• _What the exercise asks_
Only the pictures are to be omitted; every entry beneath should otherwise be duplicated exactly.

• • • • • • •

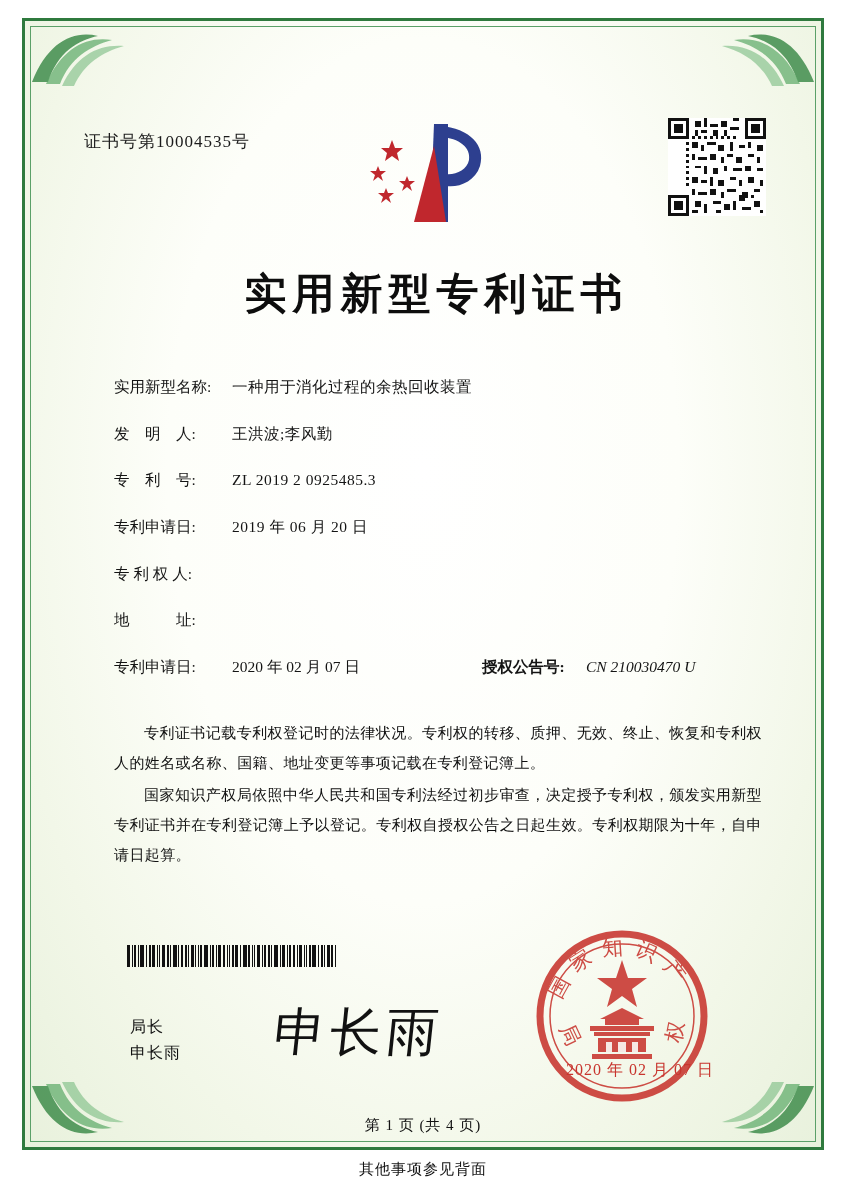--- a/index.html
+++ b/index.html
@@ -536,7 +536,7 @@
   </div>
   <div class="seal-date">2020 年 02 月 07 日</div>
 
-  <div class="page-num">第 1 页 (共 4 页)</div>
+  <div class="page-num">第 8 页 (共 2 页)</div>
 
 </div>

• • • • • • •

• _Reply to the task_
--- a/index.html
+++ b/index.html
@@ -536,7 +536,7 @@
   </div>
   <div class="seal-date">2020 年 02 月 07 日</div>
 
-  <div class="page-num">第 1 页 (共 4 页)</div>
+  <div class="page-num">第 8 页 (共 2 页)</div>
 
 </div>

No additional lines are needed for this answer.